* [Aufgabe]
Bearbeite die Forumsdiskussion zur Klage im Schach von „Riddler Riddler 04.05.2014“ bis „sich antreten lassen.“ und setze dabei „Klubs“ anstelle von „Vereine“ ein.

* [Vorliegender Text]
•••••
Dudewaste1@onlinehome.de Dudewaste1@onlinehome.de 05.05.2014 12:04
@E2no: ja, da muss dringend nachgebessert werden.

Auch wenn ich die Klage von F.B. für lächerlich halte, liegen evtl. Vefehlungen oder besser gesagt Unachtsamkeiten beim DSB zu diesem Vorfall vor.

Eigentlich warte ich nur darauf dass in dem andern Turnierfall jetzt J.K. Auch noch tätig wird....
E2nO E2nO 04.05.2014 09:05
@Riddler: noch lächerlicher ist, dass man bei der Satzung der Schachbundesliga offensichtlich versäumt hat sich der Regel- und Schiedsgerichtbarkeit des DSB zu unterwerfen ...
Riddler Riddler 04.05.2014 07:31
Ich weiß nicht, was lächerlicher ist. Die Klage, oder die Tatsache, dass man sich über die Zuständigkeit einer Sperre im Betrugsfall nicht im Vorfeld Gedanken gemacht hat. Oder aber vielleicht auch, dass es immer noch Vereine gibt, die diesen Spieler für sich antreten lassen.
Schachfan1989 Schachfan1989 04.05.2014 03:55
Was mir bei der Geschichte einfach nicht einleuchtet ist folgende Frage: (GM) Bindrich bezeichnet sich ja selbst nicht als Schachprofi. Wieso will er nun Verdienstausfall einklagen wenn er doch Schach nicht professionell betreibt?
•••••
* [Verfügbare Daten]
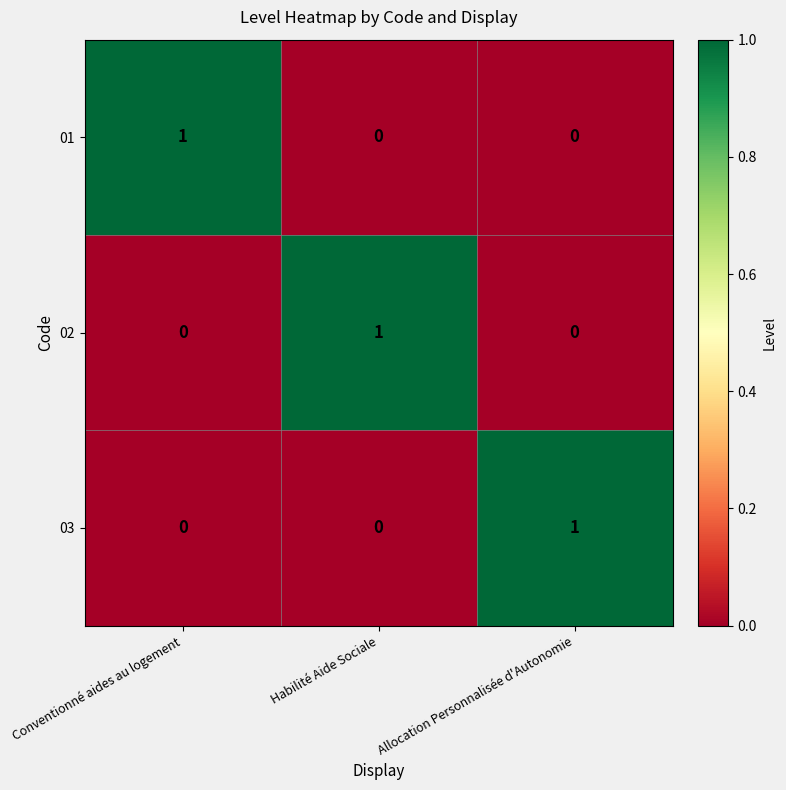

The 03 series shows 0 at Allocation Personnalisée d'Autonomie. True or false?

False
•••••
* [Antwort]
Riddler Riddler 04.05.2014 07:31
Ich weiß nicht, was lächerlicher ist. Die Klage, oder die Tatsache, dass man sich über die Zuständigkeit einer Sperre im Betrugsfall nicht im Vorfeld Gedanken gemacht hat. Oder aber vielleicht auch, dass es immer noch Klubs gibt, die diesen Spieler für sich antreten lassen.